Il Brasile possiede anche una discreta organizzazione difensiva nelle situazioni di possesso statico avversario. I verdeoro si schierano con il canonico 4-3-3 di base, piuttosto stretto, nel momento in cui il portiere avversario deve avviare l'azione, per poi ripiegare in un 4-1-4-1 compatto quando il possesso avversario è consolidato. Un sistema che richiede costante sacrificio alle due punte esterne (Neymar da una parte, Gabigol o Gabriel Jesus dall'altra) e soprattutto a Felipe Anderson, costretto a stringersi per coprire le zone centrali quasi come un vero e proprio mediano, anche se con Thiago Maia sempre pronto alle spalle. Il pivot del Santos, accostato al Chelsea di Conte, permette inoltre alle due linee di non appiattirsi eccessivamente in modo da scatenare un'eventuale transizione soprattutto degli esterni alti.

Il 4-3-3 del Brasile a inizio azione avversaria (sopra) diventa un 4-1-4-1 molto organizzato (sotto) quando il possesso avversario è consolidato ed è impossibile recuperare immediatamente il pallone. Si sacrificano gli esterni d'attacco e soprattutto Felipe Anderson.

Oltre all'occupazione dell'ampiezza è emerso anche un piccolo problema nelle transizioni difensive, nelle quali l'uomo più vicino al portatore avversario - e insieme a lui anche i suoi compagni di reparto - ha fatto spesso fatica a capire se attaccare direttamente l'avversario o temporeggiare, finendo per concedere quel tempo di gioco che in una transizione veloce può essere fatale. Anche la linea difensiva non sempre accompagna l'aggressione ai portatori avversari, quando c'è: tende anzi a scappare indietro e in situazioni così dinamiche c'è il rischio che il Brasile si allunghi, anche se a protezione dell'area rimangono quasi sempre almeno 3 uomini (i centrali più Thiago Maia) con l'aggiunta sporadica di un terzino non coinvolto attivamente nelle fasi di possesso.

Le transizioni offensive sono invece un fondamentale che, vista la tecnica e la velocità degli interpreti, dovrebbero rappresentare un'arma letale per il Brasile.

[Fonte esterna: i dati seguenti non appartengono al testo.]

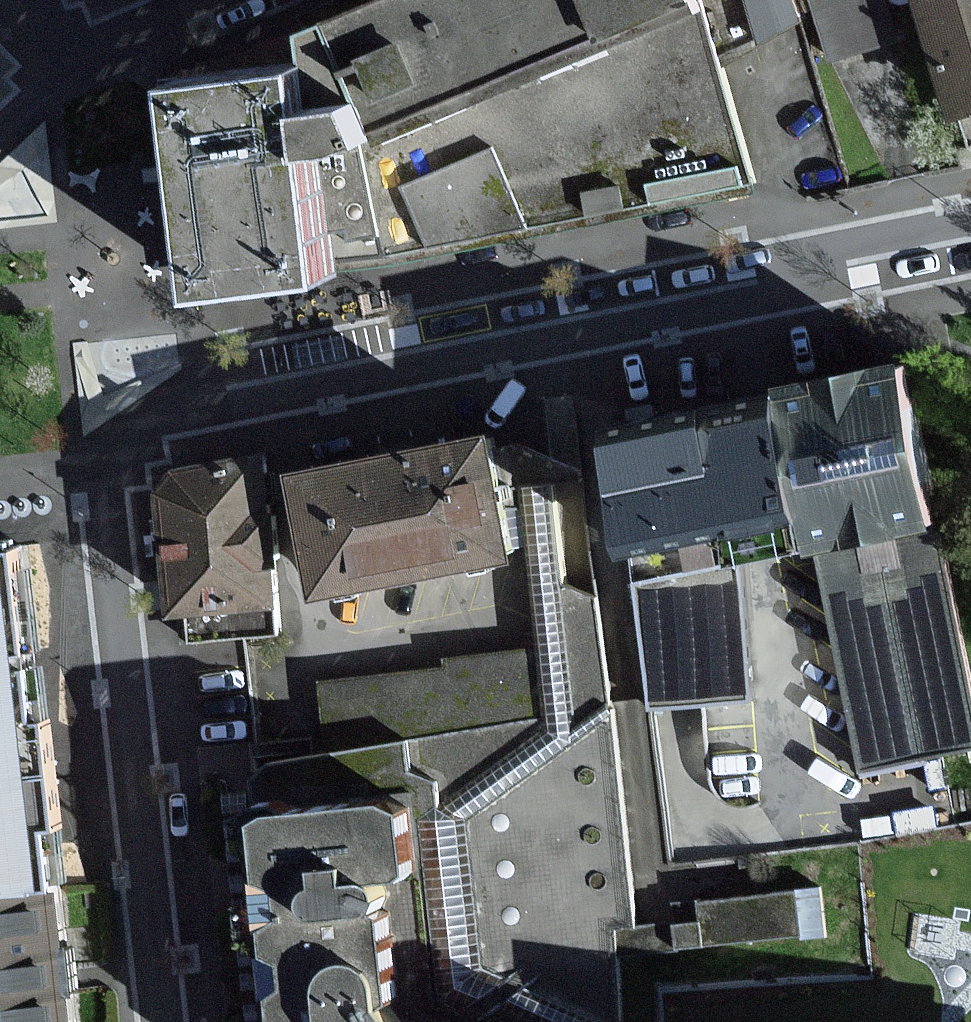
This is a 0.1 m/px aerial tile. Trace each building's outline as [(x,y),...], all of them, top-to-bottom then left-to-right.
[(618,47),(598,0),(368,0),(337,13),(370,92),(390,140),(618,47)] [(618,47),(718,5),(716,0),(598,0),(618,47)] [(900,32),(891,0),(817,0),(830,50),(900,32)] [(954,123),(970,118),(970,0),(923,0),(954,123)] [(390,140),(370,92),(320,103),(341,269),(756,190),(718,5),(618,47),(390,140)] [(210,285),(341,269),(320,103),(315,61),(209,74),(184,77),(210,285)] [(787,384),(816,545),(857,772),(970,749),(970,681),(910,357),(787,384)] [(787,384),(615,423),(652,707),(750,700),(744,559),(816,545),(787,384)] [(501,428),(297,467),(322,596),(529,556),(501,428)] [(271,448),(178,466),(161,489),(174,615),(180,616),(183,643),(282,634),(279,606),(284,604),(271,448)] [(53,885),(47,822),(62,821),(57,773),(52,716),(36,717),(29,651),(41,650),(33,568),(21,569),(19,550),(0,552),(0,890),(53,885)] [(607,818),(609,909),(634,909),(633,769),(580,769),(580,819),(607,818)] [(265,817),(286,994),(403,961),(400,939),(389,877),(421,870),(412,797),(265,817)] [(70,993),(53,885),(0,890),(0,1021),(74,1021),(70,993)] [(679,888),(680,932),(826,930),(825,885),(679,888)] [(403,961),(286,994),(289,1016),(290,1021),(409,1021),(403,961)]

La conduzione delle transizioni però è troppo spesso individuale e quasi mai organizzata e questo limita fortemente il potenziale della selezione verdeoro in queste circostanze.

Il Brasile è probabilmente la Nazionale più accreditata alla medaglia d'oro, in virtù principalmente di una rosa fortissima (soprattutto relativamente al contesto), ma ha dimostrato che nel calcio contano ancora organizzazione e disciplina tattica. La vittoria del torneo olimpico sarà molto più complicata del previsto da ottenere e Micale, i giocatori e soprattutto il popolo carioca dovranno sudare freddo per evitare un altro Maracanazo.